[Source information]
────

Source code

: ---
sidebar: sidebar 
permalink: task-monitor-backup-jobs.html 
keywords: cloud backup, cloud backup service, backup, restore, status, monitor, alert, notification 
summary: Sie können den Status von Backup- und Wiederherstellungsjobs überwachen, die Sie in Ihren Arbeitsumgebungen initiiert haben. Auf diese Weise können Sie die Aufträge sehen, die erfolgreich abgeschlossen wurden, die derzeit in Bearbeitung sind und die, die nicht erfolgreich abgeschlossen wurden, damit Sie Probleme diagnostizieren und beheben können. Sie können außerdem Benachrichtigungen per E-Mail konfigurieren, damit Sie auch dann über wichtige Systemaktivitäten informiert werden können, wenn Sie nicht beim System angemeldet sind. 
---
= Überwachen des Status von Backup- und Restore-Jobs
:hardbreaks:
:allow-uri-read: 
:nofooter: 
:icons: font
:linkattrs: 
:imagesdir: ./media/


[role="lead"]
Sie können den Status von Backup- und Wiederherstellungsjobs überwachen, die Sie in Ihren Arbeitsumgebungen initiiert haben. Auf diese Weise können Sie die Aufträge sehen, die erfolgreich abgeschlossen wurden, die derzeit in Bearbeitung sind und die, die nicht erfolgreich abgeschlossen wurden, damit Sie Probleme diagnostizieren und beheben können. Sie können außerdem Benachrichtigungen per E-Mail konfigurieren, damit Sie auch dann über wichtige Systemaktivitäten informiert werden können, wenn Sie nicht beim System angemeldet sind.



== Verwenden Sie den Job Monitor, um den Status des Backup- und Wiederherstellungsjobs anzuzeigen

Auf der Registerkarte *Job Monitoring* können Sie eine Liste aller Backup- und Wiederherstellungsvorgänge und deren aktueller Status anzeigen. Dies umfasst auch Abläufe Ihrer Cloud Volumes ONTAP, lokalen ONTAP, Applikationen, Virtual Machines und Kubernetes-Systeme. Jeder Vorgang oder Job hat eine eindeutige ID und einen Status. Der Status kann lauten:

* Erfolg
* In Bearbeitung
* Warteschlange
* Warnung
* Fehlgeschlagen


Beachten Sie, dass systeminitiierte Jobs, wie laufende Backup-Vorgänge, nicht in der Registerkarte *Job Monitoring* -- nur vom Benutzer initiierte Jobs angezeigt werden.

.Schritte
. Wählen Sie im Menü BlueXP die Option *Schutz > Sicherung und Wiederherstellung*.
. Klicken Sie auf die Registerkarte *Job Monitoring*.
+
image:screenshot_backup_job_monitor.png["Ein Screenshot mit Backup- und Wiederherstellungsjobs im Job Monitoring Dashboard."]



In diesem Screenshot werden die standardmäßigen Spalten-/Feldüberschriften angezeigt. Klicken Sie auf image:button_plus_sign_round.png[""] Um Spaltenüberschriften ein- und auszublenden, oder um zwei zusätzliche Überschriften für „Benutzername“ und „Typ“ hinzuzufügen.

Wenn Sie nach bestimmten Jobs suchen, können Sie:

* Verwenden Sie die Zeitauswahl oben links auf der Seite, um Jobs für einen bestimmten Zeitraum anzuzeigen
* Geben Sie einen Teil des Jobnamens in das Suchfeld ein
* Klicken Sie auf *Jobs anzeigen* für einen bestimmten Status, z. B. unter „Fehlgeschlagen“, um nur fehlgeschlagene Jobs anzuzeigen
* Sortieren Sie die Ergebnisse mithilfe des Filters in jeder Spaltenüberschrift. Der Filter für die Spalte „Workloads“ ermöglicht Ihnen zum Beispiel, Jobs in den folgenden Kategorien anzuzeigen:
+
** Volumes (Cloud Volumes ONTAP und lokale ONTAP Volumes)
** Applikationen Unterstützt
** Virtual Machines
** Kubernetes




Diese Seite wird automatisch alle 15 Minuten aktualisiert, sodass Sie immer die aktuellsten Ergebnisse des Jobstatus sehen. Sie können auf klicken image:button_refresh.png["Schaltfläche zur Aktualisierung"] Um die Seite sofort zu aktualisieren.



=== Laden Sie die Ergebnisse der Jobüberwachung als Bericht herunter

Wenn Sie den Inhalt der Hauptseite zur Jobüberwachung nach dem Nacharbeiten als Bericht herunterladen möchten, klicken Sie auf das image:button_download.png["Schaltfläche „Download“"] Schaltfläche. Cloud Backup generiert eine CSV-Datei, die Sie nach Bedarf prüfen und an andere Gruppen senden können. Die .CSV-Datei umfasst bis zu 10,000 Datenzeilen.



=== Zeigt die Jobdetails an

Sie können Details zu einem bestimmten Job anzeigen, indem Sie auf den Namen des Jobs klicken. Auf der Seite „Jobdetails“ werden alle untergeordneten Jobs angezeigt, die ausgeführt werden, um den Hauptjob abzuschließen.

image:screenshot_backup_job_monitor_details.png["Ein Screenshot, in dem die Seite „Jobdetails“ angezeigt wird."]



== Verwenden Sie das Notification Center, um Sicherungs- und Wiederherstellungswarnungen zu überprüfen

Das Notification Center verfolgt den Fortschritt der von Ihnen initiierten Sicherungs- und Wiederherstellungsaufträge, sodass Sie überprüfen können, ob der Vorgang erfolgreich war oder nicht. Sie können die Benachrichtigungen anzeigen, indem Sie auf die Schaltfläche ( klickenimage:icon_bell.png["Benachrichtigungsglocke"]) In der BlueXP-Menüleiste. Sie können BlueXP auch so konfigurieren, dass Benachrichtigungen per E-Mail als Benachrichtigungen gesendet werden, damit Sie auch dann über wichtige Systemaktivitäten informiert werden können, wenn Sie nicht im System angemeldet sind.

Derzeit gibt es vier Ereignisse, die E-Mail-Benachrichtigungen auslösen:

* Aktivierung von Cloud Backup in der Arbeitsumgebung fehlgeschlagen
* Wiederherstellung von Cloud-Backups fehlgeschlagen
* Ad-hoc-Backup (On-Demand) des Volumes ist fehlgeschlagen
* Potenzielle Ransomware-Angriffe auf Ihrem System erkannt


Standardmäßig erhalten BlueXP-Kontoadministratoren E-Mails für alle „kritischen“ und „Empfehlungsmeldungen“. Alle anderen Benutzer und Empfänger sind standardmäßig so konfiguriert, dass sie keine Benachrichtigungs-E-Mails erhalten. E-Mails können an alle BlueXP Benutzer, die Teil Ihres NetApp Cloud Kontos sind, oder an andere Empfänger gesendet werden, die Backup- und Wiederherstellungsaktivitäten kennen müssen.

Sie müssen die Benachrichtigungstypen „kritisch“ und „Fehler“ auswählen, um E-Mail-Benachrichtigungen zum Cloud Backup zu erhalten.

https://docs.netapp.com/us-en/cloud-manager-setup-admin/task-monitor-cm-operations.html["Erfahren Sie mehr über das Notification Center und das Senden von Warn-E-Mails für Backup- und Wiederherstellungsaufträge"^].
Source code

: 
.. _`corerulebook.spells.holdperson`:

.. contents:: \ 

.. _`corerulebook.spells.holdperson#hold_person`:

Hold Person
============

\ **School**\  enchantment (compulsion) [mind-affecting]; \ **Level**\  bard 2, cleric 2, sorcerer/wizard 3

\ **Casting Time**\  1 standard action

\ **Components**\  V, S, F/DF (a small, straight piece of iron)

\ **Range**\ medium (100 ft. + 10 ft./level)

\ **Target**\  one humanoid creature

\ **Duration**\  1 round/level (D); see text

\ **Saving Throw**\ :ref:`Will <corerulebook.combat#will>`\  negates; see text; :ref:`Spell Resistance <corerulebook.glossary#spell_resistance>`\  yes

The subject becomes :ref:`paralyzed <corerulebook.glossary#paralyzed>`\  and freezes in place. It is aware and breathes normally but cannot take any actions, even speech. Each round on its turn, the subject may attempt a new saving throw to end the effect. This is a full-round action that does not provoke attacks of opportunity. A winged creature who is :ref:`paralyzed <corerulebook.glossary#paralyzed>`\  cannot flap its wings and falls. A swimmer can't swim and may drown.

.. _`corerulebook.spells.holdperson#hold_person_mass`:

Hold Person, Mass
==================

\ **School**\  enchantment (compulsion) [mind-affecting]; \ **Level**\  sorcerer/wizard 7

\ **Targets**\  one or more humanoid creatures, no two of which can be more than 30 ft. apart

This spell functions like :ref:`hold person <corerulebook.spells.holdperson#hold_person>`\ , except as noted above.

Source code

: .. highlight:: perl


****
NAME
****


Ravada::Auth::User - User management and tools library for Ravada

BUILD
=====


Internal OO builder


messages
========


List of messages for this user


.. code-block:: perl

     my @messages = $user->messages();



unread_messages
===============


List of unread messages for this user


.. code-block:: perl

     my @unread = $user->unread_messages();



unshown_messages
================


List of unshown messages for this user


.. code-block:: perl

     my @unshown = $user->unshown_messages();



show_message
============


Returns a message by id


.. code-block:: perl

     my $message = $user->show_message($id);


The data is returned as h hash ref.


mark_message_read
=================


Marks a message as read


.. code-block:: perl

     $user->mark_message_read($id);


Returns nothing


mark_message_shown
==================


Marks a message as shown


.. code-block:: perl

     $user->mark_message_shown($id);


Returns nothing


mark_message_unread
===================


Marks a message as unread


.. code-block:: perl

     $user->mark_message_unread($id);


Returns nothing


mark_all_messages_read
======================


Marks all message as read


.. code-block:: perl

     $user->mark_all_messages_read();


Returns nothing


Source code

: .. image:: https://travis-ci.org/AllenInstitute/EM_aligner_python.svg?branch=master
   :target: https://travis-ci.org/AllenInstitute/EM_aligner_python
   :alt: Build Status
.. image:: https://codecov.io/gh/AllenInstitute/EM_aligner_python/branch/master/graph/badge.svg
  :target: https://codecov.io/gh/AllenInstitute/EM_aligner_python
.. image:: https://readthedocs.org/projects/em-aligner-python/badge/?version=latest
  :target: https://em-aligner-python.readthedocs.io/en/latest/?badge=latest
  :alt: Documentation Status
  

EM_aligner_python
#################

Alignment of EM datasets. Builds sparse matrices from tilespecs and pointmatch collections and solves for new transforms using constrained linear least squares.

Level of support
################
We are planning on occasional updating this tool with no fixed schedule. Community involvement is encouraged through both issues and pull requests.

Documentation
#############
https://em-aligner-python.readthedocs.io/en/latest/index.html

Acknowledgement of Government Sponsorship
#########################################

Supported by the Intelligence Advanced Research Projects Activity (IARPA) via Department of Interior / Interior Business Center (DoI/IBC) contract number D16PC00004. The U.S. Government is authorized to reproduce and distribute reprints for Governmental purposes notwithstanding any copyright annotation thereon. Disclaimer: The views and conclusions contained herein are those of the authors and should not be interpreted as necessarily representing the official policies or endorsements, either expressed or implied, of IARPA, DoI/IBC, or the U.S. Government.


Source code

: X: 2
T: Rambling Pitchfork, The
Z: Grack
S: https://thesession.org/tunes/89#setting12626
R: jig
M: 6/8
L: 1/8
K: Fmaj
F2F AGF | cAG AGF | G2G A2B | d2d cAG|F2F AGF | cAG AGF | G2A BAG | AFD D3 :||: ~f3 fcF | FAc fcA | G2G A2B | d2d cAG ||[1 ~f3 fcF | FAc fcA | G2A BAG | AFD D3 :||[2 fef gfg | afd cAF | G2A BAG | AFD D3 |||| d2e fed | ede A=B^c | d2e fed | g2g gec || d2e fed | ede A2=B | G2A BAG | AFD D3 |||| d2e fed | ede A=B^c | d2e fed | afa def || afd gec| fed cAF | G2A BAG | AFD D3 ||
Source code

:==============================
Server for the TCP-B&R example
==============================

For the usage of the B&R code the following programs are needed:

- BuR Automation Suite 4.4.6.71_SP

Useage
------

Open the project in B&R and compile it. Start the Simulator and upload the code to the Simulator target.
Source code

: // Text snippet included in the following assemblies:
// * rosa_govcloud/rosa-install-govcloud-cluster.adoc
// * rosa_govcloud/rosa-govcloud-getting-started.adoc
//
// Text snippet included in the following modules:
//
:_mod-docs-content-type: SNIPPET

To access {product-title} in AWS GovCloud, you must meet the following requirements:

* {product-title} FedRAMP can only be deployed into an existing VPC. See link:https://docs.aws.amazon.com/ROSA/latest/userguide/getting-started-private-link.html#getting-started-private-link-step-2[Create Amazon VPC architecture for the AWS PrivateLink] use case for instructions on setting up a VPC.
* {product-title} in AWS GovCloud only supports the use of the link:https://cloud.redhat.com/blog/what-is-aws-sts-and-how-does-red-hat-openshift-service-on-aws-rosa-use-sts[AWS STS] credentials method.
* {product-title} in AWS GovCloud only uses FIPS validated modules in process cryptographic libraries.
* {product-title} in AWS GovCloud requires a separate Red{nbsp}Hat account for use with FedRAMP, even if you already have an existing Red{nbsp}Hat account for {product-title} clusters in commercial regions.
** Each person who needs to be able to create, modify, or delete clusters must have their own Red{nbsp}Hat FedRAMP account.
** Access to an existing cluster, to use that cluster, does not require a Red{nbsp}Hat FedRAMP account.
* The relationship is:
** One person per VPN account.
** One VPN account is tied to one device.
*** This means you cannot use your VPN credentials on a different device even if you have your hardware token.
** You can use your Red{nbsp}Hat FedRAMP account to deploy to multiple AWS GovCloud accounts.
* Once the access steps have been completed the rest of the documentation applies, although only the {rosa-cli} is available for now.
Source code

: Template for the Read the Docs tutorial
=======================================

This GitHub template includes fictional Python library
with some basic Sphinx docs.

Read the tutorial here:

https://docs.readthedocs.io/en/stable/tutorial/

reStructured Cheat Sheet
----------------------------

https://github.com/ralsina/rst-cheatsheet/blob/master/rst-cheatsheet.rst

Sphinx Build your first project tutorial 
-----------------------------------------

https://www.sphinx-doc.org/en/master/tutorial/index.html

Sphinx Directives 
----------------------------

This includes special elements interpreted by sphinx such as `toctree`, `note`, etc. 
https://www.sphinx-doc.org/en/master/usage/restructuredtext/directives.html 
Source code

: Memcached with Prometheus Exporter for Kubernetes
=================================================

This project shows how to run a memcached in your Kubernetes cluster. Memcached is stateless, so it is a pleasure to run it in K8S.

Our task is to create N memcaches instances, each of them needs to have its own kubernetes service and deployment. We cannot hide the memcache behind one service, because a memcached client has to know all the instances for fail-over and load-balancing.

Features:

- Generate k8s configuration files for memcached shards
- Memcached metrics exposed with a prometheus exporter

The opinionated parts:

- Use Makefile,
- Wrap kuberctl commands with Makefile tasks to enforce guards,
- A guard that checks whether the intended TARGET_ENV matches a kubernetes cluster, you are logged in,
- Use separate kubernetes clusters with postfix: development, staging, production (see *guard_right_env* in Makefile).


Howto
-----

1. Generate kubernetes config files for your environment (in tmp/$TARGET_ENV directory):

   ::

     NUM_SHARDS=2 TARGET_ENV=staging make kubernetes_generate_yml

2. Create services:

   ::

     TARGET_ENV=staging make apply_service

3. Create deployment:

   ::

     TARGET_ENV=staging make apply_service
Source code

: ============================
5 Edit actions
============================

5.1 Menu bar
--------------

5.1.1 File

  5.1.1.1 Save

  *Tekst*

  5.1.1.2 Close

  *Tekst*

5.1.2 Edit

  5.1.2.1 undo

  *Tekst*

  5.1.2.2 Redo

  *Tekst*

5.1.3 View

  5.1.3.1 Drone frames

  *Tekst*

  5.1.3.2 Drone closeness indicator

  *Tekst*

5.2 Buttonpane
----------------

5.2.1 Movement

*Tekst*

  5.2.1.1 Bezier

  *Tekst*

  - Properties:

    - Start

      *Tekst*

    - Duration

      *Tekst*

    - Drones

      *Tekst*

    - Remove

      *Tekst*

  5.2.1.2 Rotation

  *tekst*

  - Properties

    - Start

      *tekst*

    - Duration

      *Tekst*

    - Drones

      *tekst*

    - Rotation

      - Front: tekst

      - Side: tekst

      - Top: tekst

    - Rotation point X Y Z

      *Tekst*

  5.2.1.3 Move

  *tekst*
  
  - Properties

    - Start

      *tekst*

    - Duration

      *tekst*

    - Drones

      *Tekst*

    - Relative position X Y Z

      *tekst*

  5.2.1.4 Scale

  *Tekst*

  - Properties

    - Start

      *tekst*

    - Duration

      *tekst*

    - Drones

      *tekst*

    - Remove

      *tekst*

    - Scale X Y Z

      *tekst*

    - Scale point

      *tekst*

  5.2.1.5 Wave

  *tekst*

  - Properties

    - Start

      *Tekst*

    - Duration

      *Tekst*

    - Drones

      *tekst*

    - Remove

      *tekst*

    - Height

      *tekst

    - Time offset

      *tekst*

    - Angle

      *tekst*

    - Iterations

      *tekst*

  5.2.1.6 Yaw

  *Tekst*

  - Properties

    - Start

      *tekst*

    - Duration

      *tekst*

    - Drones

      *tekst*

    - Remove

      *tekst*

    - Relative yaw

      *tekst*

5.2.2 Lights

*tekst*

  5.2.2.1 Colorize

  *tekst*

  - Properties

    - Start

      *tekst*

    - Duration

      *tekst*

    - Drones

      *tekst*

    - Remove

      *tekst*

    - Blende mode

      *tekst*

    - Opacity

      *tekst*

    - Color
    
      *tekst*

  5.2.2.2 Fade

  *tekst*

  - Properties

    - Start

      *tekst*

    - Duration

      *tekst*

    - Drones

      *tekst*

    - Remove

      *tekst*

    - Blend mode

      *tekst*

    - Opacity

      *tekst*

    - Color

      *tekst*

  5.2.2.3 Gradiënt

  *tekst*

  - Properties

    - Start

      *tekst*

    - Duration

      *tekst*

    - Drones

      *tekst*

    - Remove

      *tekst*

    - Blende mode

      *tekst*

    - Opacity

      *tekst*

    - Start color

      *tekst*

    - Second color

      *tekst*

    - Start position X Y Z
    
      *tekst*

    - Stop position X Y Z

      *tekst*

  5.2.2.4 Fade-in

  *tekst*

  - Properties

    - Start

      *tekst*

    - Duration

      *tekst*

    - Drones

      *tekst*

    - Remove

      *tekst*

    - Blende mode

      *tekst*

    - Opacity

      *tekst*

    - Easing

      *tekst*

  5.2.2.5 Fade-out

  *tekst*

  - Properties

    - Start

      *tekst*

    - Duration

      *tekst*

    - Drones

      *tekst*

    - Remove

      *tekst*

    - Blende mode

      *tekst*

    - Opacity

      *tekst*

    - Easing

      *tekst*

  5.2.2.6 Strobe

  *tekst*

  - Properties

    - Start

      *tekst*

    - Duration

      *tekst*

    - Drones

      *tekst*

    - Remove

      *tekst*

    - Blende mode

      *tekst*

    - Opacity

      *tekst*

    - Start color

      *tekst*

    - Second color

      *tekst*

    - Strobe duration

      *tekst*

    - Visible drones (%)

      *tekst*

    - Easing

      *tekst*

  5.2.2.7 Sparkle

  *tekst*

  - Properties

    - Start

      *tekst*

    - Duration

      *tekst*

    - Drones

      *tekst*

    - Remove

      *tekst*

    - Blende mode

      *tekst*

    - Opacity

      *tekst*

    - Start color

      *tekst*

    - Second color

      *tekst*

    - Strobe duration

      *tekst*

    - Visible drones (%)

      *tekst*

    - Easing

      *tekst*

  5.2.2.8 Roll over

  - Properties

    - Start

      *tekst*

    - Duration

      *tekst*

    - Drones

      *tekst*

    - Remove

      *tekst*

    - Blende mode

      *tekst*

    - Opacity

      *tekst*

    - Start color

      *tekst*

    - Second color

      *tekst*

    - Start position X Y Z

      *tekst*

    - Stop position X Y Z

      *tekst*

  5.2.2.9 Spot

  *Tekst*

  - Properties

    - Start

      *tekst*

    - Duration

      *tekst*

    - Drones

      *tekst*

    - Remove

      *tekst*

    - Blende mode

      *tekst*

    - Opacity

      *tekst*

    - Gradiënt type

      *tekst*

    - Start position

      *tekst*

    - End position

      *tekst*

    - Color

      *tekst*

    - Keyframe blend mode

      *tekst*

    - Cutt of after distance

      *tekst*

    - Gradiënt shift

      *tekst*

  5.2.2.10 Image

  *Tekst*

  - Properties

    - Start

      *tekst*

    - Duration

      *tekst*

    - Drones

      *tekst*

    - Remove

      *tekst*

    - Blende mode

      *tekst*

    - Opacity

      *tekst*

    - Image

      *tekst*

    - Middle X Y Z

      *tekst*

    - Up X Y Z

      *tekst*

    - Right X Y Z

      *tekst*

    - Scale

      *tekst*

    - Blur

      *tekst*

────

[Task] Check each line of the listing above. Copy the ones with the word "that".

[Exercise answer]
The subject becomes :ref:`paralyzed <corerulebook.glossary#paralyzed>`\  and freezes in place. It is aware and breathes normally but cannot take any actions, even speech. Each round on its turn, the subject may attempt a new saving throw to end the effect. This is a full-round action that does not provoke attacks of opportunity. A winged creature who is :ref:`paralyzed <corerulebook.glossary#paralyzed>`\  cannot flap its wings and falls. A swimmer can't swim and may drown.
** Access to an existing cluster, to use that cluster, does not require a Red{nbsp}Hat FedRAMP account.
- A guard that checks whether the intended TARGET_ENV matches a kubernetes cluster, you are logged in,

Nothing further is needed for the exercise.